Interleukin-1 (IL-1) is a pro-inflammatory cytokine that plays an essential role in the innate immune response, which functions as an initial signal to begin the inflammatory cascade [15] IL-1 has two isoforms, IL-1α and IL-1β, and is a potential drug target in inflammatory conditions [15]. The IL-1 receptor antagonist (IL-1Ra) is a naturally occurring IL-1 antagonist that binds to IL-1α and IL-1β receptors without stimulating the inflammatory cascade [15]. There are currently four IL-1 inhibitors on the market, including canakinumab, anakinra, rilonacept, and gevokizumab [16]. Each of these targets a different isoform. Canakinumab is a human anti-IL-1β monoclonal antibody indicated for several auto-inflammatory syndromes, juvenile arthritis, and cryopyrin-associated periodic syndrome (CAPS) [16]. Anakinra is a recombinant human IL-1Ra indicated for rheumatoid arthritis, juvenile arthritis, gouty arthritis, and CAPS [16]. Rilonacept is a chimeric recombinant IL-1 blocker that acts as a decoy for IL-1α, IL-1β, and IL-1Ra and is indicated for CAPS [16]. Gevokizumab is an experimental humanized IL-1β monoclonal antibody antagonist that is currently being developed as an anticancer drug and that displays residual IL-1 agonist activity in addition to the antagonist activity but has not been evaluated as a preventative treatment in CVD [16].

Methods

Study design

Between October 1 and October 12, 2021, a systematic review was conducted following the Preferred Reporting Items for Systematic Reviews and Meta-Analyses (PRISMA) (Figure 1) guidelines to review and assess the efficacy of aspirin, statins, colchicine, and IL-1 inhibitors in the primary and secondary prevention of CVE. Ethical and Institutional Review Board (IRB) approval was not required. The systematic review was based exclusively on published literature. The review did not receive funding.

Figure 1: A systematic review was conducted according to the Preferred Reporting Items for Systematic Reviews and Meta-Analyses (PRISMA) guidelines.
Figure 1:

A systematic review was conducted according to the Preferred Reporting Items for Systematic Reviews and Meta-Analyses (PRISMA) guidelines.

Inclusion and exclusion criteria

The Population, Intervention, Comparison, and Outcomes (PICO) tool was the framework utilized to determine the inclusion and exclusion criteria for the articles. As for the population, it included clinical study design, all genders older than 50 years of age, established patients with a history of CVD, including MI, and English language articles. On the other hand, animal models, in vitro studies, pharmacokinetic studies, systematic reviews, literature reviews, Spanish articles, studies exploring therapies other than those listed in the inclusion criteria, and articles older than 5 years were excluded from the population. As for intervention, the study included subjects on statins for primary prevention and aspirin, colchicine, and IL-1 inhibitors for secondary CVE prevention, whereas it excluded any other form of therapy. As for comparison, the study aims to investigate the primary and secondary prevention capabilities of previously mentioned medications. Finally, as for outcomes, it included statins for primary prevention and aspirin, colchicine, and IL-1 inhibitors for secondary prevention.

· · · ·

--- Exercise instructions ---
According to the excerpt on IL-1 inhibitors and study methods, between which dates was the systematic review conducted?

Saved entries:
· · · ·

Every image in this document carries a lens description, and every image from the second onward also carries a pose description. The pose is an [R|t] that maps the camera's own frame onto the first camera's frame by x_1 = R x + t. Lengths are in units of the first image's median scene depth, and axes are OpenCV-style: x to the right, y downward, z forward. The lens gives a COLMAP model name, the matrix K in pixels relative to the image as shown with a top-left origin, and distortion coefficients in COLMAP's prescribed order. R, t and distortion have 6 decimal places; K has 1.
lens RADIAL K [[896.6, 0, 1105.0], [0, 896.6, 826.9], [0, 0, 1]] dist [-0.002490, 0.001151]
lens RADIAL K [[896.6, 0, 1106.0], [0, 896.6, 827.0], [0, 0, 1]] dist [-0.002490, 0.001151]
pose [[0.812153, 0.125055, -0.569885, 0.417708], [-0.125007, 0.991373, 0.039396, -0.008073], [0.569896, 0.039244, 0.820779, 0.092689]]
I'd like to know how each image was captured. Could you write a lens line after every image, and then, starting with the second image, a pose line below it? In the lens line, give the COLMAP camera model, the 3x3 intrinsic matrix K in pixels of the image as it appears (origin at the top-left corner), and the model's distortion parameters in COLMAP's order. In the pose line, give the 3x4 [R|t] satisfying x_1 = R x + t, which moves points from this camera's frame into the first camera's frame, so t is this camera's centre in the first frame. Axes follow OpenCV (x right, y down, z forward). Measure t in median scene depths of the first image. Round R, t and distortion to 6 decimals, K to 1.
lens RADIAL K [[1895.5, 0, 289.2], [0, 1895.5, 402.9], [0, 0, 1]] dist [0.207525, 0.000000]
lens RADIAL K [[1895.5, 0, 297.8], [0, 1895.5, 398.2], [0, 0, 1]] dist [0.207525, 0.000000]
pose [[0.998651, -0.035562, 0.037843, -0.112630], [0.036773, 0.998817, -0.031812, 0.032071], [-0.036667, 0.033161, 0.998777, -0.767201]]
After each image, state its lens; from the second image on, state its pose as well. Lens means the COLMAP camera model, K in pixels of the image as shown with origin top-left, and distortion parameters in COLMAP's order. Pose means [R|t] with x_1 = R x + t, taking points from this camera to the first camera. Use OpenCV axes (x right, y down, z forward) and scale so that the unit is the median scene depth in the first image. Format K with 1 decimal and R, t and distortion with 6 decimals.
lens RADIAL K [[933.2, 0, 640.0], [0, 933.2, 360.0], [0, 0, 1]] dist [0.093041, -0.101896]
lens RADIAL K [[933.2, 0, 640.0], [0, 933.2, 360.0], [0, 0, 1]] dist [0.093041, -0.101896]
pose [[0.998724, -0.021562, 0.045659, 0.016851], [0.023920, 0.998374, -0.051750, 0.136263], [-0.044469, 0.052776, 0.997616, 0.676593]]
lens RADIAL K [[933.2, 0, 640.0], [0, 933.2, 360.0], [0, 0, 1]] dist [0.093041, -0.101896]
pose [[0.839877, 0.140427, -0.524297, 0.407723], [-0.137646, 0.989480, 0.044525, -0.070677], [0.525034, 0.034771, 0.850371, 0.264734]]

· · · ·

--- Result ---
Between October 1 and October 12, 2021.